# WORK INSTRUCTIONS
Copy each line of the entries beneath that contains the word "lines".

....

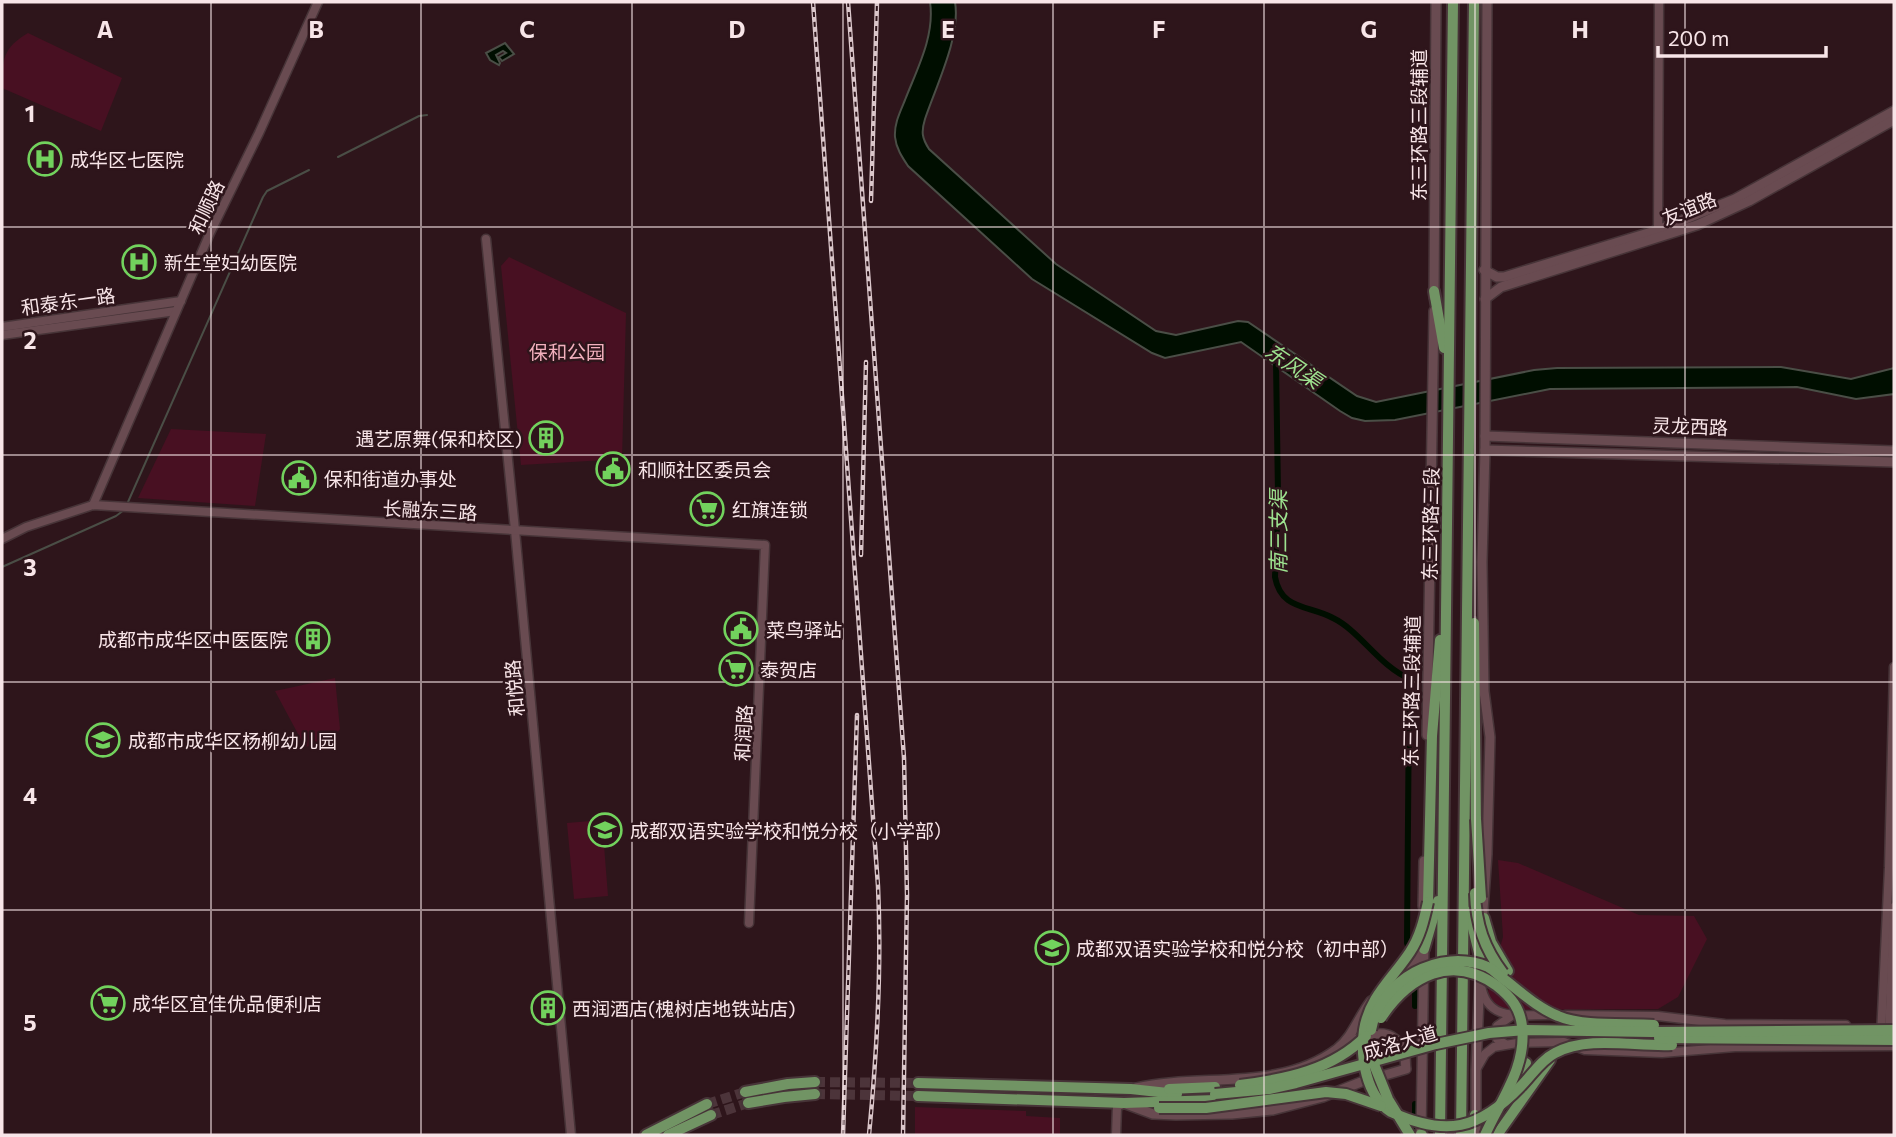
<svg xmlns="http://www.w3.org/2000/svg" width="1896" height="1137" font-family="Commissioner,'Noto Sans SC',sans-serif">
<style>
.green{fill:#481022}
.water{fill:#000e00;stroke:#4a4e46;stroke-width:2}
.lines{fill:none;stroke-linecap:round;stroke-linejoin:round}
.stream{stroke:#4a4e46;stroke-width:2}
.canal{stroke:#000e00;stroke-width:6}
.trunk-tunnel{stroke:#4c343a;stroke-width:10;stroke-dasharray:10 5;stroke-linecap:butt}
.tertiary-casing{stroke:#473438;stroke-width:11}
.secondary-casing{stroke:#473438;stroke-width:12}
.trunk-casing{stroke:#473438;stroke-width:14}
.tertiary{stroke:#694b51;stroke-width:8}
.secondary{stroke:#694b51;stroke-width:9}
.trunk{stroke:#719464;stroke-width:10}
.rail-casing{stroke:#dac6ca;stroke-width:4.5}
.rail{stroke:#2e151b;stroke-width:2;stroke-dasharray:5;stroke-linecap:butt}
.trunk-bridge-casing{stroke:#473438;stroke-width:14;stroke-linecap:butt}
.trunk-bridge{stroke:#719464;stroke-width:10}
.grid{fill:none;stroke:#f8e5e8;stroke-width:2;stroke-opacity:0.55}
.labels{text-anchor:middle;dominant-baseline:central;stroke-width:5;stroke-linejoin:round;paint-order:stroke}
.street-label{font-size:19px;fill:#f8e5e8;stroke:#2e151b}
.poi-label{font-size:19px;fill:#f8e5e8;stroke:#2e151b;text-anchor:start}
.park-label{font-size:19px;fill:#f2b0bd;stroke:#2e151b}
.water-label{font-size:21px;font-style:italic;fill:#9de28f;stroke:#2e151b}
.grid-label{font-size:23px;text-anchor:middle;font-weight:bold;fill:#f8e5e8;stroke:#2e151b;stroke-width:5;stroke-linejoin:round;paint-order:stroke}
</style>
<rect width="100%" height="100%" fill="#2e151b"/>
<g class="green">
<path d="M28,33L122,78L101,131L2,88C2,59 3,48 28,33Z"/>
<polygon points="509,257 626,313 622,459 521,465 501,266"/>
<polygon points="171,429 266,434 255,506 138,498"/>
<polygon points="335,678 340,729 331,741 305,747 275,691"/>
<polygon points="602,820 608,896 574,899 567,823"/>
<polygon points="1498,860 1518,863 1639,915 1694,916 1707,939 1678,997 1658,1009 1501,1010 1487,995 1503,937"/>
<polygon points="915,1107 1026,1111 1026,1116 1060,1118 1060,1135 915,1135"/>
</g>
<g class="water">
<path d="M930,2H955C961,36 936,86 925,119C921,132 922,138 929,149L1056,264L1156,331L1176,335L1238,321L1248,322L1357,396L1376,402L1534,370L1557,368L1781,367L1851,379L1894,368V394L1856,399L1797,387L1550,389L1395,420L1365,421L1352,418L1340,411L1241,342L1165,358L1152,353L1032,279L908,166C902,157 896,148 895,137C894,124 900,112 905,100C917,69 935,36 930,2Z"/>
<polygon points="505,43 514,54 502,61 499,57 506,53 503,51 496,55 500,63 499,65 490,60 486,53"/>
</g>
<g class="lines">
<g class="stream">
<polyline points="338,157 419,116 427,115"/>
<polyline points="128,502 263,197 267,191 309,170"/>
<polyline points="2,567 116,516 124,510"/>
</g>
<g class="canal">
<path d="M1276,362L1278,494L1275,577C1281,610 1308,605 1333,618C1360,631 1379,666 1410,679"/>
<polyline points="1409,701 1407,943 1410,950"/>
<polyline points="1415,1006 1415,981"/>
<polyline points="1410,1135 1415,1120 1415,1104"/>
</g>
<g class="trunk-tunnel">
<polyline points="815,1082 918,1083"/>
<polyline points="815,1094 918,1096"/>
<polyline points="707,1104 745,1092"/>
<polyline points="711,1115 748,1103"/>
</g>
<defs>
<g id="tertiary">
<polyline points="1658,233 1659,2"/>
<polyline points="486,239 515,530 571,1135"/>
<polyline points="2,327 181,301"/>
<polyline points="2,335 176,311"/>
<polyline points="93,505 210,233 259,133 318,2"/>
<polyline points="2,539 26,527 93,505 765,545 749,923"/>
<path d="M1481,985C1487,1024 1523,1014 1552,1015"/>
<polyline points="1565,1015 1658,1016 1725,1024 1846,1025"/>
<polyline points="1881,1035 1889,868 1894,667"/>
<polyline points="1889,1036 1894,907"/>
<polyline points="1505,1044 1497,1039 1497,1026 1513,1015"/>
<polyline points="1477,1068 1485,1054 1494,1047 1517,1043 1564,1042 1585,1050 1662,1053 1735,1047 1894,1046"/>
<polyline points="1116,1135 1117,1107 1123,1104"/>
</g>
<g id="secondary">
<polyline points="1484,270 1497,277 1504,277 1658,230 1735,199 1894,111"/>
<polyline points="1434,297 1436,2"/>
<polyline points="1485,299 1501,287 1697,225 1749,201 1894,120"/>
<polyline points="1485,436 1894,451"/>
<polyline points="1485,450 1894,462"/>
<polyline points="1427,735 1434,311"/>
<polyline points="1423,906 1424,861"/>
<polyline points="1482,924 1487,854 1490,737 1484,691 1482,562 1485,450 1487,2"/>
<polyline points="1391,982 1413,964 1423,950"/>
<path d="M1136,1088C1201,1073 1280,1092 1337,1049C1352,1038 1359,1016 1371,1001"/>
<path d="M1126,1104L1153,1114L1176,1115L1232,1114L1273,1110L1323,1097L1361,1082L1406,1069C1405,1064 1406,1058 1404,1053C1393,1020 1357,1037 1338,1049"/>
<polyline points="1421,1135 1424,945"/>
<polyline points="1476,1135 1476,1070 1480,973"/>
</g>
<g id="trunk">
<polyline points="1434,291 1444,348"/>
<polyline points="1474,623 1476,827"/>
<polyline points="1428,902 1432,736 1440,640"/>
<polyline points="1469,912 1480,957"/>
<polyline points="1484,918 1491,942 1508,971"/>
<polyline points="1424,949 1438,901"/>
<polyline points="918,1083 1131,1089 1177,1094"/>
<polyline points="1515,1088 1522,1077 1526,1063"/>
<polyline points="1169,1089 1215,1087"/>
<polyline points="745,1092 788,1084 815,1082"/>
<polyline points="918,1096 1124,1103 1216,1100"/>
<polyline points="748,1103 784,1097 815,1094"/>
<polyline points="1421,1134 1422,1135"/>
<polyline points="646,1135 707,1104"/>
<polyline points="668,1135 711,1115"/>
<polyline points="1440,1135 1453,2"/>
<polyline points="1461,1135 1474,2"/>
<polyline points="1469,1135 1475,1115"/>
<polyline points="1497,1135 1550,1060"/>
</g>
</defs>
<use href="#tertiary" class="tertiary-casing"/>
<use href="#secondary" class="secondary-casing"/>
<use href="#trunk" class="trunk-casing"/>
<use href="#tertiary" class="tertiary"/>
<use href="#secondary" class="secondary"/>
<use href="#trunk" class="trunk"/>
<defs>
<g id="rail">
<path d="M813,2L878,886C882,970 877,1052 869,1135"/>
<polyline points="848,2 904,758 907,895 903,1135"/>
<polyline points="871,201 877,2"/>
<polyline points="861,555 866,362"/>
<polyline points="843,1135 857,715"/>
</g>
</defs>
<use href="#rail" class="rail-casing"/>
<use href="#rail" class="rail"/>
<defs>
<g id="trunk-bridge">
<polyline points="1476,819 1481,898"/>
<path d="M1475,893C1476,924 1484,948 1503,973"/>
<path d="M1428,902C1424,920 1420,937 1410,952C1393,978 1369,997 1364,1030C1360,1057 1366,1096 1391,1112C1446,1137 1479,1130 1521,1086C1532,1075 1541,1060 1555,1053C1589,1035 1635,1047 1672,1045"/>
<path d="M1381,1018C1409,976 1452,953 1497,986C1511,997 1520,1008 1522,1026C1527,1067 1501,1099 1485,1135"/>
<path d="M1371,1030C1380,980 1440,947 1488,967C1494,970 1499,976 1505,980C1522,993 1538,1008 1558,1016C1583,1027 1626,1023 1654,1025"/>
<polyline points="1659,1038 1894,1040"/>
<polyline points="1371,1057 1388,1099 1410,1135"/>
<path d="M1240,1085C1287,1079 1332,1070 1366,1036"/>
<polyline points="1215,1094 1269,1089 1296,1083 1436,1044 1489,1033 1526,1030 1651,1032 1894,1030"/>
<polyline points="1159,1108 1206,1108 1326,1092 1346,1094 1381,1106"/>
</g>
</defs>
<use href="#trunk-bridge" class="trunk-bridge-casing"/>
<use href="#trunk-bridge" class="trunk-bridge"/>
</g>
<path class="grid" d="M211,2V1135M421,2V1135M632,2V1135M843,2V1135M1053,2V1135M1264,2V1135M1475,2V1135M1685,2V1135M2,227H1894M2,455H1894M2,682H1894M2,910H1894"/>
<defs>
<symbol id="hospital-ring" viewBox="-11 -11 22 22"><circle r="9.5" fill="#2e151b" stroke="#72d25d" stroke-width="1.5"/><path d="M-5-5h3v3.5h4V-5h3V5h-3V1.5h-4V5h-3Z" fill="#72d25d"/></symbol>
<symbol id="building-ring" viewBox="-11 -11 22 22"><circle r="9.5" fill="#2e151b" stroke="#72d25d" stroke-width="1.5"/><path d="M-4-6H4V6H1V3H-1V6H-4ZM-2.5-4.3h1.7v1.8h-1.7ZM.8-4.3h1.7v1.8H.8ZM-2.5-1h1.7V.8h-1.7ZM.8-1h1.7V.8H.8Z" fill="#72d25d"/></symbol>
<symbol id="civic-ring" viewBox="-11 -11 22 22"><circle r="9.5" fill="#2e151b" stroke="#72d25d" stroke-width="1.5"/><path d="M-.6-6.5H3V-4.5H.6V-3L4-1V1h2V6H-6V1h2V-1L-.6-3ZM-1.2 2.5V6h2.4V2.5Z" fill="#72d25d"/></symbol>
<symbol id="supermarket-ring" viewBox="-11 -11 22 22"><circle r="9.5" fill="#2e151b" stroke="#72d25d" stroke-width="1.5"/><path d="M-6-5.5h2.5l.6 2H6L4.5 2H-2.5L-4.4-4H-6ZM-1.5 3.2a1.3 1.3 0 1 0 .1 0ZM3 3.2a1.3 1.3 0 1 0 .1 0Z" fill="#72d25d"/></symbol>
<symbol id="school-ring" viewBox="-11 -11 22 22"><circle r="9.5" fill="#2e151b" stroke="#72d25d" stroke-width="1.5"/><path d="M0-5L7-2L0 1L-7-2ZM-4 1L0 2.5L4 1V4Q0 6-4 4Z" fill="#72d25d"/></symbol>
</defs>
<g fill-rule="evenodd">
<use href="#hospital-ring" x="26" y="140" width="38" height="38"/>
<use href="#hospital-ring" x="120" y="243" width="38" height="38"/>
<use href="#building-ring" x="527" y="419" width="38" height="38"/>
<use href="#civic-ring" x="594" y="450" width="38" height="38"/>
<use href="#civic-ring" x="280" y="459" width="38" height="38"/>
<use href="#supermarket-ring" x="688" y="490" width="38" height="38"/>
<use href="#civic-ring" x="722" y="610" width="38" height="38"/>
<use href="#building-ring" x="294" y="620" width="38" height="38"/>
<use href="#supermarket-ring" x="717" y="650" width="38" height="38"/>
<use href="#school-ring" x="84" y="721" width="38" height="38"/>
<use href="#school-ring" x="586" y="811" width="38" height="38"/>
<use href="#school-ring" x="1033" y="929" width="38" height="38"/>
<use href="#supermarket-ring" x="89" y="984" width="38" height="38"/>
<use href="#building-ring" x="529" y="989" width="38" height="38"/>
</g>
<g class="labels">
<g class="street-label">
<text transform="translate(1418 125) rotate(-90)">东三环路三段辅道</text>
<text transform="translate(206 207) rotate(-65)">和顺路</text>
<text transform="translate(1689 208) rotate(-22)">友谊路</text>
<text transform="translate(68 301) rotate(-8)">和泰东一路</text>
<text transform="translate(1690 426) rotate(2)">灵龙西路</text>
<text transform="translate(430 510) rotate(3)">长融东三路</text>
<text transform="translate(1430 524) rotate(-89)">东三环路三段</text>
<text transform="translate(514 688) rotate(-95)">和悦路</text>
<text transform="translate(1411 691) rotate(-89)">东三环路三段辅道</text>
<text transform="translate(743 733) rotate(-87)">和润路</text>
<text transform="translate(1400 1042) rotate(-16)">成洛大道</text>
</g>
<g class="poi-label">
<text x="70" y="159">成华区七医院</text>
<text x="164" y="262">新生堂妇幼医院</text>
<text x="522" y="438" text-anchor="end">遇艺原舞(保和校区)</text>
<text x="638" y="469">和顺社区委员会</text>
<text x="324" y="478">保和街道办事处</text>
<text x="732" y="509">红旗连锁</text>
<text x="766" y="629">菜鸟驿站</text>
<text x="288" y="639" text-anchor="end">成都市成华区中医医院</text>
<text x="760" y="669">泰贺店</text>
<text x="128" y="740">成都市成华区杨柳幼儿园</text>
<text x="630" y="830">成都双语实验学校和悦分校（小学部）</text>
<text x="1076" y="948">成都双语实验学校和悦分校（初中部）</text>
<text x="132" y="1003">成华区宜佳优品便利店</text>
<text x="572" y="1008">西润酒店(槐树店地铁站店)</text>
</g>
<g class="park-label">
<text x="567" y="351">保和公园</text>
</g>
<g class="water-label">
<text transform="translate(1294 365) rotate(34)">东风渠</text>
<text transform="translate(1277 532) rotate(-90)">南三支渠</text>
</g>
</g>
<g class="grid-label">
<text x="105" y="38">A</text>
<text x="316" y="38">B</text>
<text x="527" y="38">C</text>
<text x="737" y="38">D</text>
<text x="948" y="38">E</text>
<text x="1159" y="38">F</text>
<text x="1369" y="38">G</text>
<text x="1580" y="38">H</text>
<text x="30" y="122">1</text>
<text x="30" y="349">2</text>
<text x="30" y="576">3</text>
<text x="30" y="804">4</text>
<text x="30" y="1031">5</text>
</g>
<rect width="1896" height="1137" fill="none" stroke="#f8e5e8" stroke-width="7"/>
<path d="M1658 46v10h168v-10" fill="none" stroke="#f8e5e8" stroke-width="3.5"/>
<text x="1668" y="46" font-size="21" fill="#f8e5e8" stroke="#2e151b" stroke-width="5" paint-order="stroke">200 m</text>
</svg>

....

# EXERCISE SOLUTION
.lines{fill:none;stroke-linecap:round;stroke-linejoin:round}
<g class="lines">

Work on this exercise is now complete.